Under the Community Charter, the two relevant areas of municipal jurisdiction are:

8(3) A council may, by bylaw, regulate, prohibit and impose requirements in relation to the following: ... (k) Animals ...

8(6) A council may, by bylaw, regulate in relation to business.

Regulate, in turn, is defined in the Schedule to the Community Charter:

"Regulate" includes authorize, control, inspect, limit and restrict, including by establishing rules respecting what must or must not be done, in relation to the persons, properties, activities, things or other matters being regulated;

The Court found that it should consider the provisions of the Community Charter in "a broad and purposive" manner, and not strictly construe those provisions. It found on a plain reading on Section 8(3)(k), and considering the definition of "regulate", that the bylaw was within Richmond's authority granted under the Community Charter.

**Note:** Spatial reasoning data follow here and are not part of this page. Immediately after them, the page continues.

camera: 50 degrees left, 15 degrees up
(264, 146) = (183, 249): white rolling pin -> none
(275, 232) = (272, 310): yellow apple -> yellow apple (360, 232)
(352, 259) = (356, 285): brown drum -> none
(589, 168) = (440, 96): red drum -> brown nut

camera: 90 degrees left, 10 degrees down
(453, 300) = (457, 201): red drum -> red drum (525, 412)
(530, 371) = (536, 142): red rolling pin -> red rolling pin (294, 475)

The Court also found that the bylaw was within Richmond's authority under Section 8(6). The court commented that this power was more restrictive than the power to regulate with respect to animals, and that:

"Regulation of business necessarily involves restrictions on businesses, including setting out rules of what cannot be done by a business. Municipal regulation on the conduct of business, including prohibiting certain types of transactions, is an established aspect of valid business regulation. "

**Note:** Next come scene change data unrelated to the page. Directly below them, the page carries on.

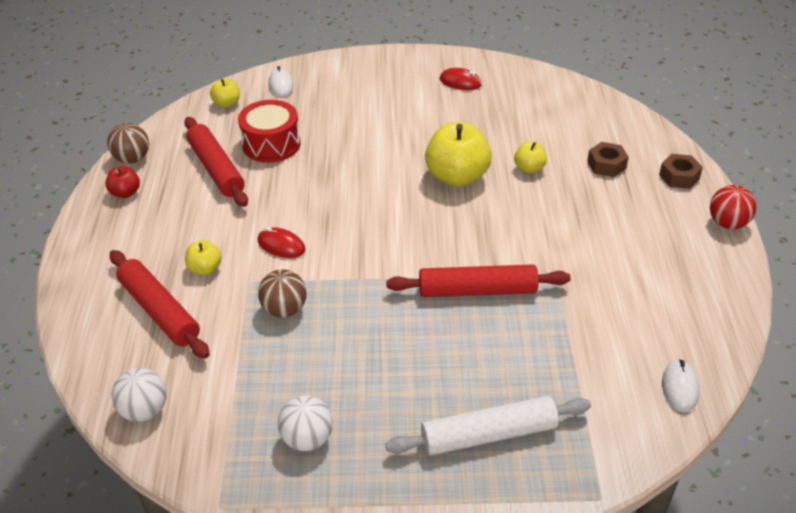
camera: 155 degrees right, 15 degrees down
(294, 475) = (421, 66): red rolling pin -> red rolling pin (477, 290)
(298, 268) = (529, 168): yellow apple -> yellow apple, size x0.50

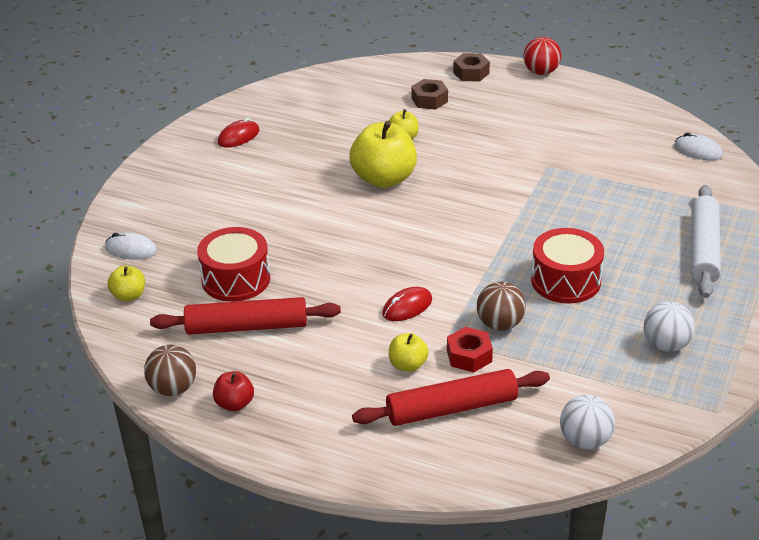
camera: 65 degrees left, 5 degrees down
(232, 302) = (469, 356): none -> red nut
(372, 337) = (565, 281): none -> red drum
(477, 290) = (542, 210): red rolling pin -> none

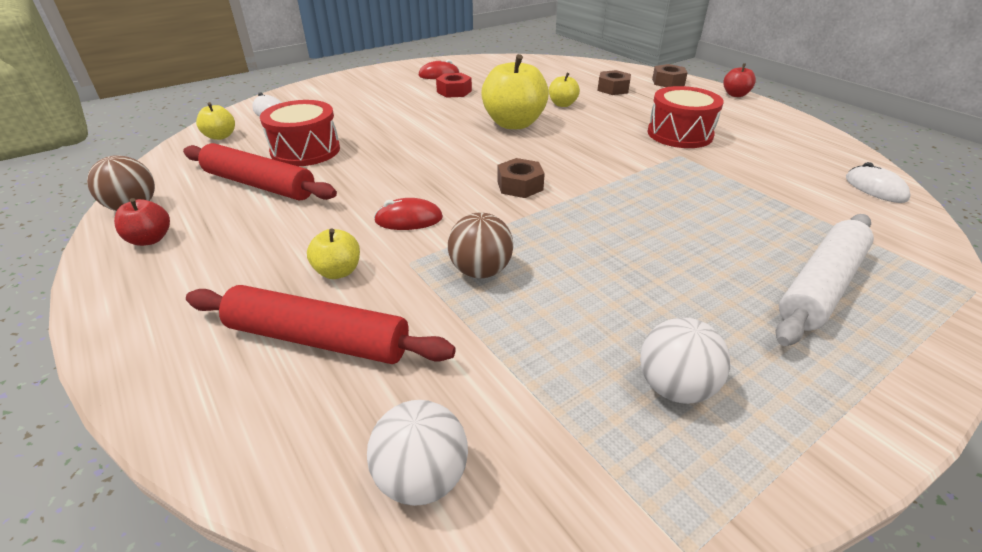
camera: 30 degrees right, 0 degrees up
(456, 244) = (520, 185): none -> brown nut
(469, 356) = (409, 289): red nut -> red nut (454, 91)
(541, 72) = (735, 95): red ball -> red apple
(565, 281) = (603, 256): red drum -> red drum (679, 134)

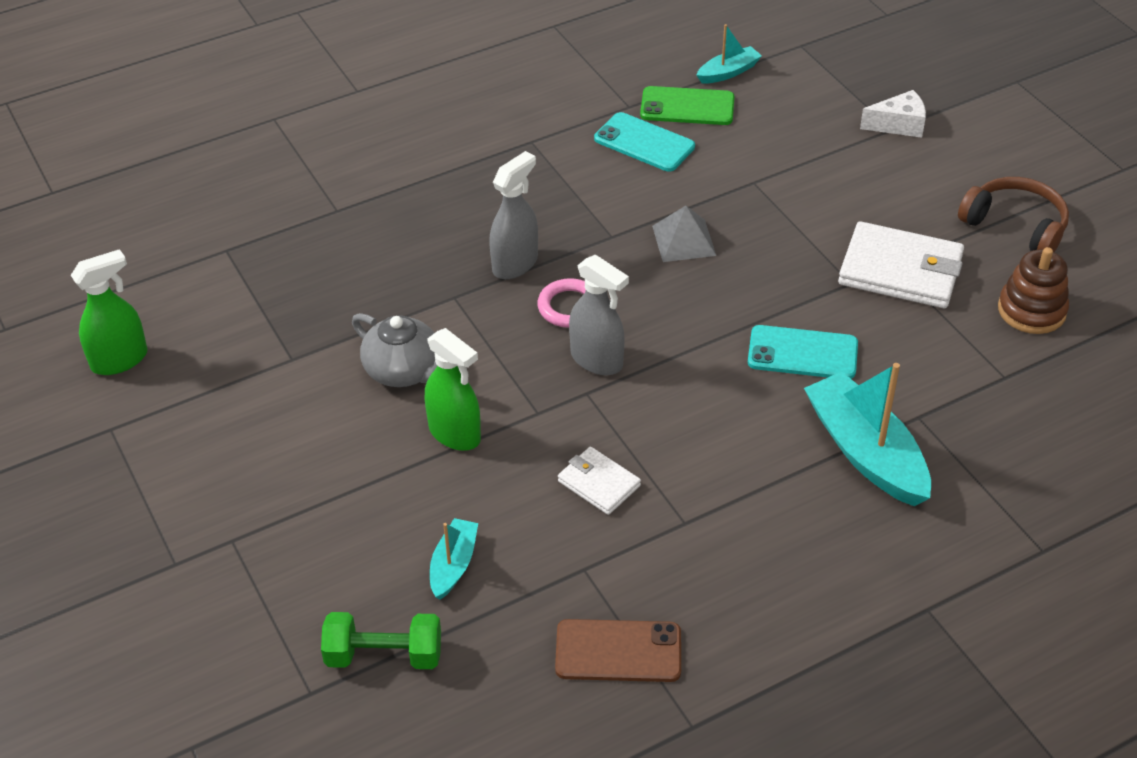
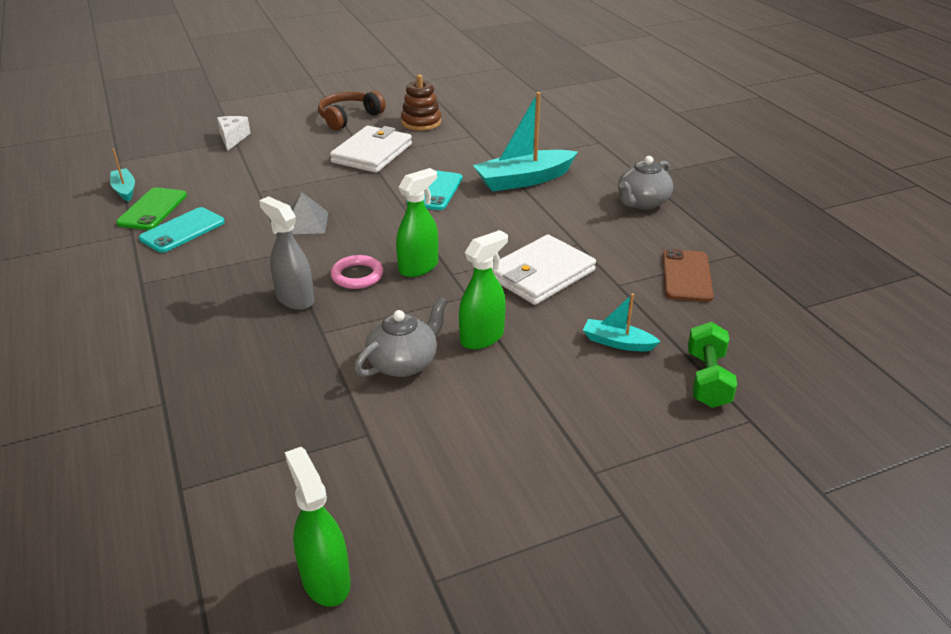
camera: 85 degrees left, 10 degrees down
(597, 360) = (418, 267): grey spray bottle -> green spray bottle
(598, 483) = (541, 274): white wallet -> white wallet, size x1.82
(830, 606) = (642, 202): none -> grey teapot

Noting that the bylaw does not prohibit pet stores, but rather the types of animals that can be sold by them, the Court found that the bylaw was within Council's authority to regulate businesses under Section 8(6). The court dismissed the remainder of the claims relatively quickly. The court found that Richmond council had a rational basis for enacting the bylaw, that there was no bad faith exhibited by Richmond council in enacting the bylaw, and that treating pet stores differently than other sellers of animals (such as breeders, which are not covered by the bylaw) was not discriminatory.

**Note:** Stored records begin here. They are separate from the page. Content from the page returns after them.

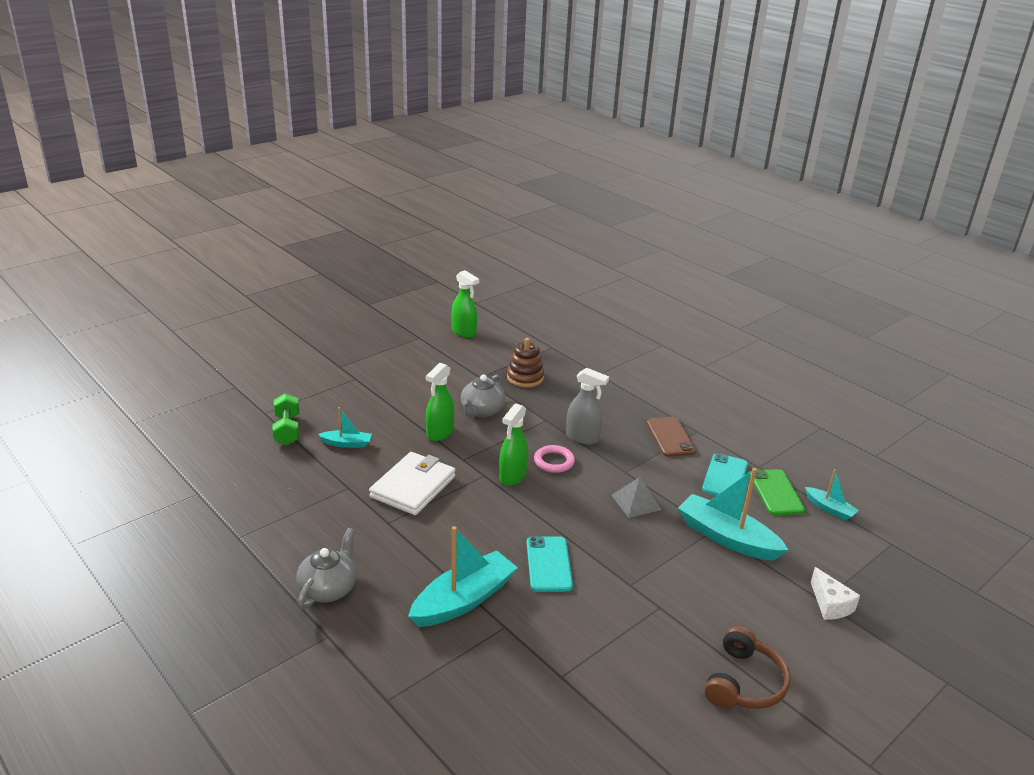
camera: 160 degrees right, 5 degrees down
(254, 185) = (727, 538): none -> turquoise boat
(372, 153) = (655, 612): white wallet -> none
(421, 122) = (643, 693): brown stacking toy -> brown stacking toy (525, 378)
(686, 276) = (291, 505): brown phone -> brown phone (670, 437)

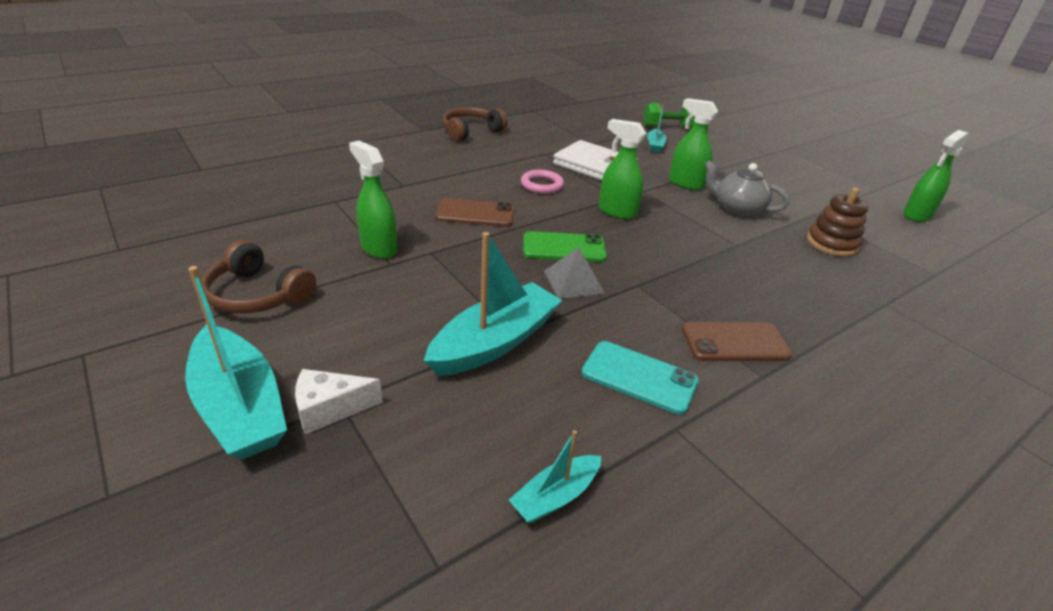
camera: 95 degrees right, 5 degrees up
(328, 589) = (471, 132): grey teapot -> brown headphones
(463, 600) = (441, 173): turquoise boat -> turquoise boat (239, 406)
(549, 564) = (475, 213): turquoise phone -> brown phone
(554, 462) = (648, 239): pink ring -> pink ring (541, 185)
(582, 438) = (706, 265): grey spray bottle -> none
(638, 620) = (378, 248): none -> green spray bottle
(776, 492) = (602, 430): green phone -> green phone (564, 248)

The Court also refused to engage in a consideration of the effectiveness of the proposed bylaw, reasoning that whether the bylaw would be effective at fulfilling its stated purpose (reducing the number of abandoned and unwanted dogs in Richmond, and improving the conditions of dogs sold as pets in Richmond) was not the role of the Court. With respect to the claim of "unreasonableness", the court unsurprisingly found that Richmond council was entitled to broad deference in enacting bylaws. It relied on the recent decision of the Court of Appeal in the Catalyst Paper case - where the municipality is exercising a political function to make a municipal decision, legislating on a matter of policy, rather than exercising an adjudicative function, it is entitled to deference. If the decision is wrong, the remedy is at the polls and not in court. As it regards municipal authority, this decision is obviously limited to British Columbia and municipalities under the Community Charter.

Other Canadian municipalities considering whether they should regulate or prohibit the sale of dogs and cats will have to consider the authority granted under their statutes. At least in Alberta and Ontario, the municipal statutes are similar enough to the Community Charter to predict that the outcome would be similar. For example, Alberta's Municipal Government Act provides:

7 A council may pass bylaws for municipal purposes respecting the following matters: ... (h) wild and domestic animals and activities in relation to them;

And in Ontario, the Municipal Act, which applies to municipalities other than Toronto provides:

10(2) A single-tier municipality may pass by-laws respecting the following matters: ... 9. Animals.

11(3) A lower-tier municipality and an upper-tier municipality may pass by-laws, subject to the rules set out in subsection (4), respecting matters within the following spheres of jurisdiction: ... 9. Animals.

The City of Toronto, which is governed by the City of Toronto Act, contains identical provisions to the Municipal Act.